Lessons like this aren't ones they teach in school.

Pinkie Pie ended up paying for the stuff.  She came home and talked to Wendy, and Wendy decided that this counted as Pinkie Pie's birthday present still, but if Pinkie Pie could manage to get the money from the other kid to repay us all that money that was loaned, we would buy her another birthday present.

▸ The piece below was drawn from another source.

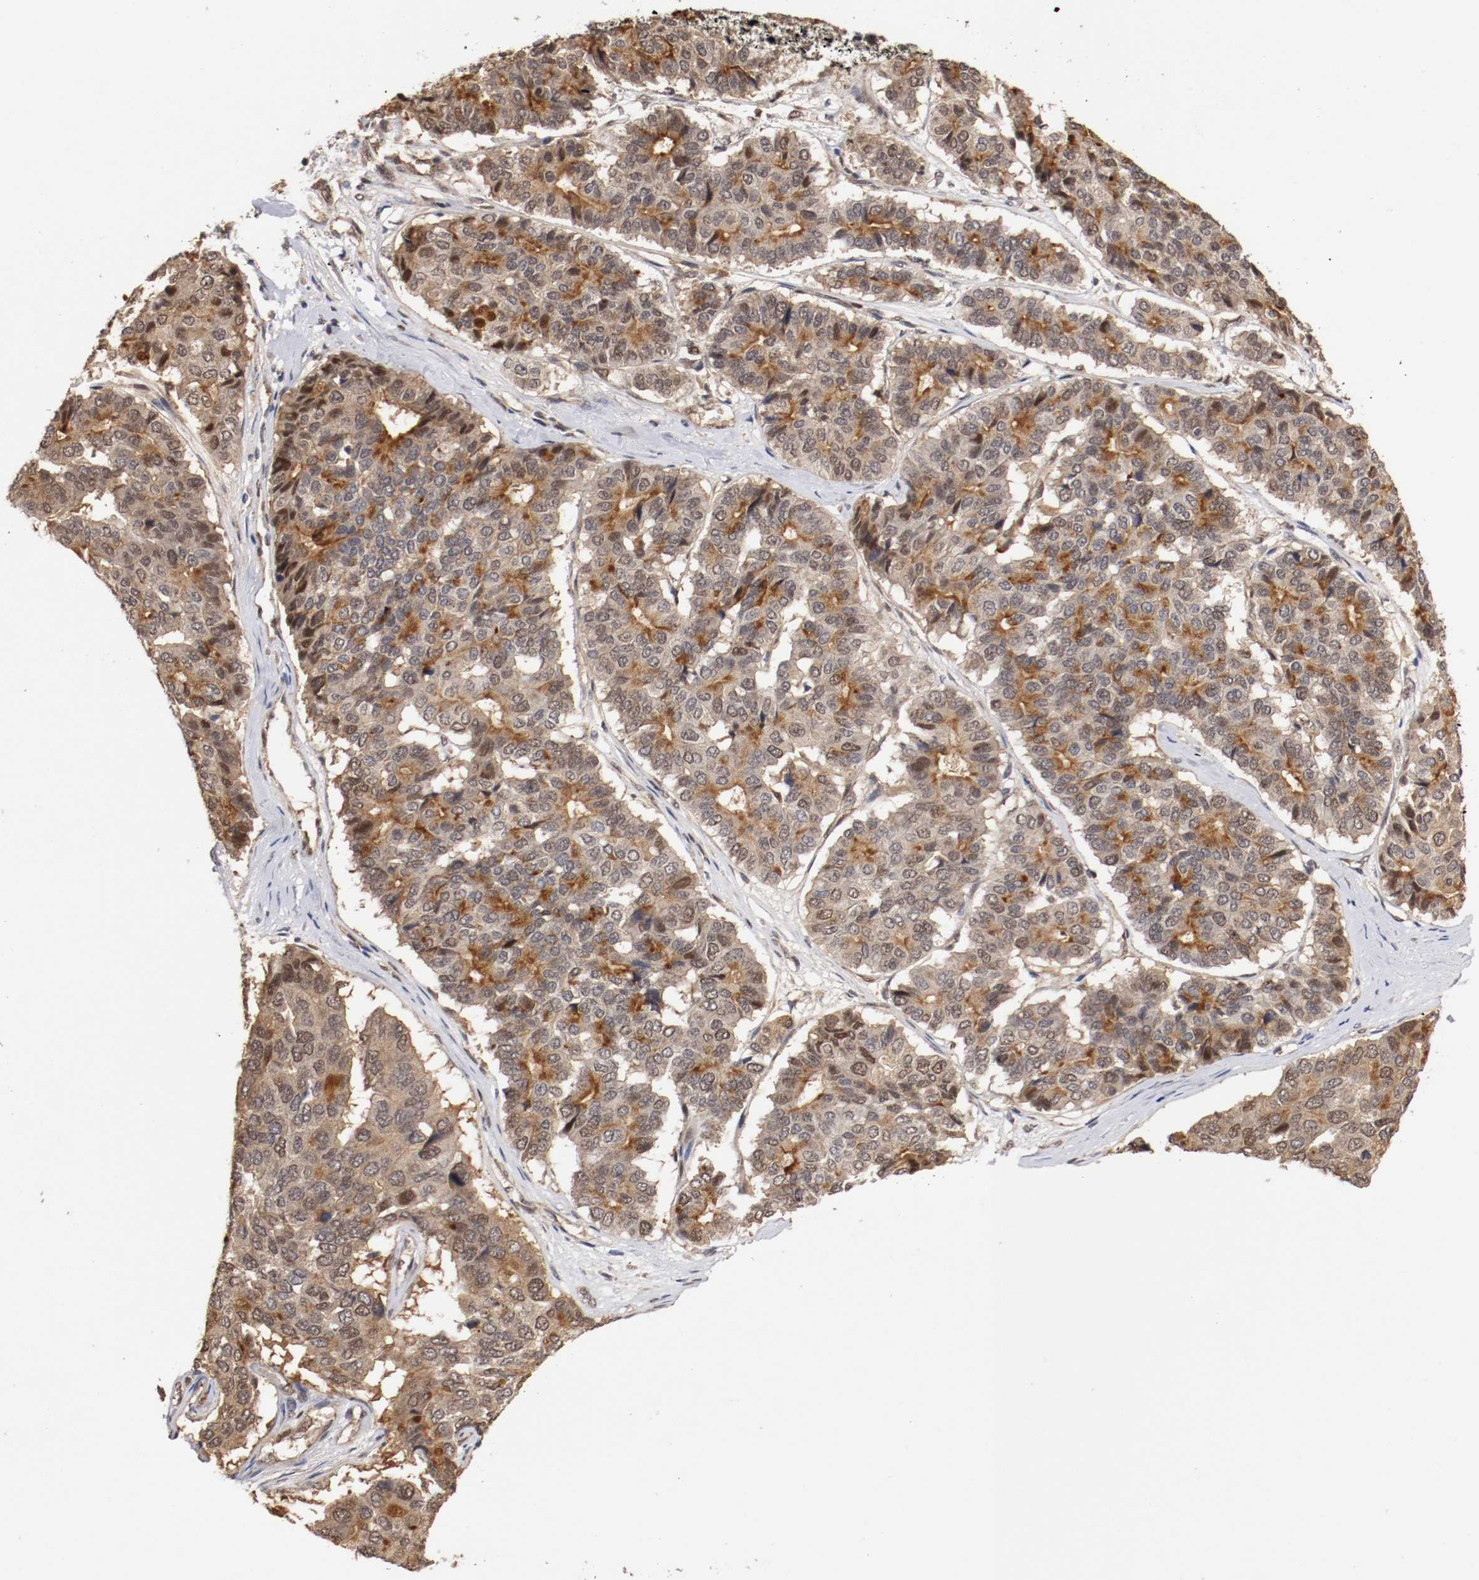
{"staining": {"intensity": "moderate", "quantity": ">75%", "location": "cytoplasmic/membranous,nuclear"}, "tissue": "pancreatic cancer", "cell_type": "Tumor cells", "image_type": "cancer", "snomed": [{"axis": "morphology", "description": "Adenocarcinoma, NOS"}, {"axis": "topography", "description": "Pancreas"}], "caption": "Pancreatic cancer tissue displays moderate cytoplasmic/membranous and nuclear staining in about >75% of tumor cells, visualized by immunohistochemistry.", "gene": "DNMT3B", "patient": {"sex": "male", "age": 50}}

This didn't sit well with me.  I didn't do anything for a while, but eventually decided I needed to speak up.  The other kid had paid back $8 by then, and we were recording the money owing on the fridge.  I did not like looking at that recording of the debt, and it made me uncomfortable.  Pinkie Pie has to learn how to deal with debt with her friends, especially friends who have different ideas about how to manage money than she does.  I can't fix that.  But Pinkie Pie's friends owing *me* money... that doesn't sit right.  The extreme imbalance in our power levels in the situation combined with me not actually signing on to this whole debt situation is a mess.

I don't want to put Pinkie Pie in the position of enforcing a debt between me and a kid.  That isn't fair to her, and I know how much being caught in other people's debts upsets me when I have no control over the situation.  I think if you are the one enforcing a debt you need to be the one who can forgive the debt if you choose to.

We talked about it and decided that we should give $8 back to Pinkie Pie and tell her that she doesn't have to pay us back.  She lent the money to the other kid, and she is welcome to collect it or not as she sees fit.  We are removing ourselves from the situation and that $40 is entirely Pinkie Pie's problem, not ours.  That doesn't make it easy for her necessarily, but at least she isn't caught between her friends and her parents now.  She can write it off, or try to get it back, or whatever, but it is only her that is involved in the situation.

Lending money to friends is messy.  We all have to learn that, one way or another.  If she ends up learning how to cope with this and it only costs her $32, then it was money well spent.